Stanford University Stanford University, CA, United States
B. Li1, S. Ye1, L. Zhu2, Y. Chen1, L. Liu3, L. Yu2, and L. Xing1; 1Department of Radiation Oncology, Stanford University School of Medicine, Stanford, CA, 2Department of Statistics and Actuarial Science, The University of Hong Kong, Hong Kong, China, 3Department of Radiation Oncology, Stanford University, Stanford, CA
Purpose/Objective(s): Dual-energy CT (DECT) provides a valuable tool for a variety of clinical applications, such as accurate proton therapy dose calculation, better tissue characterization, reduced imaging artifact and material quantification. However, the high cost associated with the system hinders its widespread clinical implementation in radiation therapy (RT) treatment planning and onboard CBCT imaging. We propose a multi-sinogram learning (MSL) framework that extract and leverage the shared information between energies for DECT reconstruction using single-energy sinograms, making DECT accessible to clinics with single-energy CT or CBCT systems. Materials/
Methods: We used the dual-energy CT dataset from the AAPM spectral CT grand challenge, where training and testing dataset consisted of 400 and 100 images.

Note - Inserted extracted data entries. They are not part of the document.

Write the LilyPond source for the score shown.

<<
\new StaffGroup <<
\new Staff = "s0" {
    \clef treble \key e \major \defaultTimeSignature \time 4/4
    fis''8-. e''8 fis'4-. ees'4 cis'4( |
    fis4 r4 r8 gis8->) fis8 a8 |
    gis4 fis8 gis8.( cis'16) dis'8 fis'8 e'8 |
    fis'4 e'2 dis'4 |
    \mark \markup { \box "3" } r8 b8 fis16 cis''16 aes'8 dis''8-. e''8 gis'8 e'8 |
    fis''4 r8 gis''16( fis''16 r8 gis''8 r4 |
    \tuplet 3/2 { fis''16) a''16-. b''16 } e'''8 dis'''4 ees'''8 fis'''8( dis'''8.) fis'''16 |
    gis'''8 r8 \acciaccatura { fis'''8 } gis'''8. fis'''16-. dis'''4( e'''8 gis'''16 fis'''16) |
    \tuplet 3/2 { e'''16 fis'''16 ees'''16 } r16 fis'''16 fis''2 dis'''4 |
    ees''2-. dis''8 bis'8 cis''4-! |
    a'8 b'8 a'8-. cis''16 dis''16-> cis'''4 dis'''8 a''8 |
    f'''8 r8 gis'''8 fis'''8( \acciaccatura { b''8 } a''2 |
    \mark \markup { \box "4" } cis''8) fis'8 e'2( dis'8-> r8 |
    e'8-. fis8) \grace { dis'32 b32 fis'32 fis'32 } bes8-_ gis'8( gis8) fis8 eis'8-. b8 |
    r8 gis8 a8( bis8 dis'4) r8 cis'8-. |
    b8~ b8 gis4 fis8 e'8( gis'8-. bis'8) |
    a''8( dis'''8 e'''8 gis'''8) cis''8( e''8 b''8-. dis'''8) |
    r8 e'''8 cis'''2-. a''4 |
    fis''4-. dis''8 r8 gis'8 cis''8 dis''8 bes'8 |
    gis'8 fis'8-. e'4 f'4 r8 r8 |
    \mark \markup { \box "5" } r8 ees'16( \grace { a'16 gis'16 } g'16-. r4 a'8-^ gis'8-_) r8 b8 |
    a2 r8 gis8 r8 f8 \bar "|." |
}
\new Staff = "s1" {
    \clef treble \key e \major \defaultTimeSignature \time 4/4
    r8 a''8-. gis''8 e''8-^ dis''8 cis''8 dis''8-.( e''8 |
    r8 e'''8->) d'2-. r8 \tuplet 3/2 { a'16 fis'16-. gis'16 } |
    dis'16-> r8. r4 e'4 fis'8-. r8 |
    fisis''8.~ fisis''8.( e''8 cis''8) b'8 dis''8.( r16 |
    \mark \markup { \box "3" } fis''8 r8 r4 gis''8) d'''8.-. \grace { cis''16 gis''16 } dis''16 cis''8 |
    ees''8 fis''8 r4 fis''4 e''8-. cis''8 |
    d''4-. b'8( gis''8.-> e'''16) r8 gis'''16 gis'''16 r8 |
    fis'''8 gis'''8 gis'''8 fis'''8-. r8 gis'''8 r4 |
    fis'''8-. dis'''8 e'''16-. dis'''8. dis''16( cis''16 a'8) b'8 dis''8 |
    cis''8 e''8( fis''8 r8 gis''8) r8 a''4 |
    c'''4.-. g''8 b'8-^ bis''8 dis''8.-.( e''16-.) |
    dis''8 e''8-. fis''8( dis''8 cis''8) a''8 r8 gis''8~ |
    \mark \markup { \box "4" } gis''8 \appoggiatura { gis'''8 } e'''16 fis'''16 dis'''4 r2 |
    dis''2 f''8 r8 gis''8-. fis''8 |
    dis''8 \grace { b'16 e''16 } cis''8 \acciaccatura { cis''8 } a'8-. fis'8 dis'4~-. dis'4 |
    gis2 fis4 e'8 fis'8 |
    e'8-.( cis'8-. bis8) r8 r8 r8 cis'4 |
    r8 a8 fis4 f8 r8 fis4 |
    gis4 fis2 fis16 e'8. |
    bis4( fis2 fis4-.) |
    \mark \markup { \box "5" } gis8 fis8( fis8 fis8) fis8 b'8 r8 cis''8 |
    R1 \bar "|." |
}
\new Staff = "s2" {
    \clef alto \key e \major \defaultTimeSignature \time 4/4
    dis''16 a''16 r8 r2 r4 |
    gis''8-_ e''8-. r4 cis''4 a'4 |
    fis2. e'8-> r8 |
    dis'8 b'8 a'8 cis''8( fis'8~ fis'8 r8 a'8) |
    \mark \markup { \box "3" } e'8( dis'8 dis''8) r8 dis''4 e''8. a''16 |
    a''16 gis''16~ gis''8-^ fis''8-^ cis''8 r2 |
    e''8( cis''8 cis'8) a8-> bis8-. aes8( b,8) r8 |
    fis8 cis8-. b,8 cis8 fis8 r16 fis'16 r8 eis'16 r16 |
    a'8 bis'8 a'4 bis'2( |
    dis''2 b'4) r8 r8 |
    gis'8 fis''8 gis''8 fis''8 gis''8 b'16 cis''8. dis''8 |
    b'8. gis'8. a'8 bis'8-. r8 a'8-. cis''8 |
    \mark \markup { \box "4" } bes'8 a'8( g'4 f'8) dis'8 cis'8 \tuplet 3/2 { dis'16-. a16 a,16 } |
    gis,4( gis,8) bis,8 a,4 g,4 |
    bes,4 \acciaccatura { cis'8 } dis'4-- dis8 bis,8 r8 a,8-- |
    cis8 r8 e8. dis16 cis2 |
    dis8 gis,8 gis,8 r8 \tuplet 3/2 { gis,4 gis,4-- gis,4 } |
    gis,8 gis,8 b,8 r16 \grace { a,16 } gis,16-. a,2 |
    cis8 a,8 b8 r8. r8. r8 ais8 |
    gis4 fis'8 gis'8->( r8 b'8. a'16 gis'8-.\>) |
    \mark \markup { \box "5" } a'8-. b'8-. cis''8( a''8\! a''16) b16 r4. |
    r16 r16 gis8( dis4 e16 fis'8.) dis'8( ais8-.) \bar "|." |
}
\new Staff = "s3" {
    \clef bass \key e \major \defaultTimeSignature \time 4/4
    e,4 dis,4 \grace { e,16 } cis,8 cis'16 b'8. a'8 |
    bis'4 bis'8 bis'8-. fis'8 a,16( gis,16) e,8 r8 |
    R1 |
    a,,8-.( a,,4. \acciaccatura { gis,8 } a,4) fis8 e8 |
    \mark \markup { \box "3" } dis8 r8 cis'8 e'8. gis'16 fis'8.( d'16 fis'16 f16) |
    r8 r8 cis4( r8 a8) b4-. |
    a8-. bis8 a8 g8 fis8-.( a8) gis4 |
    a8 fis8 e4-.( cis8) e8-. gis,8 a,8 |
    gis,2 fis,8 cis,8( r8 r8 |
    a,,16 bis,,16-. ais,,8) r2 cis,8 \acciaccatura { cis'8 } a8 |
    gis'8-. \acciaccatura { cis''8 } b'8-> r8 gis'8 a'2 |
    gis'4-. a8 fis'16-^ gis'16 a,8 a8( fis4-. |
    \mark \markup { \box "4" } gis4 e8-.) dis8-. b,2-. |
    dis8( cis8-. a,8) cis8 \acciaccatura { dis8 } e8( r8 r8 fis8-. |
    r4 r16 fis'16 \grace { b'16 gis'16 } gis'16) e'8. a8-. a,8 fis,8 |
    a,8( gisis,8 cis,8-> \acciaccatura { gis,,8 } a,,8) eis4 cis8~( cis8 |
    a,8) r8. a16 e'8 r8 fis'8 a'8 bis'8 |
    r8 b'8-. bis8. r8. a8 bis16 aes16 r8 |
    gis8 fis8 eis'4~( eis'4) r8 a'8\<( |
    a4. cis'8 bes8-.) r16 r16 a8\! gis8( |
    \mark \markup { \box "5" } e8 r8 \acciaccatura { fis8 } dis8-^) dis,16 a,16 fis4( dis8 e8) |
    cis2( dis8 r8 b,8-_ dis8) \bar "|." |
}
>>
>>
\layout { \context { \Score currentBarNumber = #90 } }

We generated the dual energy sinograms by forward projecting the DECT images. The MSL involves a transformer block for intra- and inter-energy features learning. A physics-informed encoder-decoder architecture was used for domain transfer between sinogram and image. We reconstructed DECT images from single energy sinograms from the test dataset with MSL and performed image domain two material decomposition. The results were compared quantitatively with that from FBP reconstruction of dual-energy sinograms using mean-squared error (MSE) and peak signal-to-noise ratio (PSNR). Results: On the test dataset, the MSL-generated DECT images from high-energy sinogram with lower average MSE of 466.4 and higher PSNR of 45.49 compared to 722.5 and 41.03 from FBP reconstructions of dual-energy sinograms. Accurate material-specific images were obtained from material decomposition of MSL reconstructed DECT images with lower average MSE of 0.0017 and higher PSNR of 55.71 compared to 0.0283 and 30.94 from material decomposition of the FBP reconstructed DECT images. Similar results were achieved when only using low-energy sinograms with MSL. Conclusion: MSL accurately reconstructed DECT images from single-energy sinograms, thereby enabling broadly used conventional single-energy CT systems to incorporate DECT functionalities.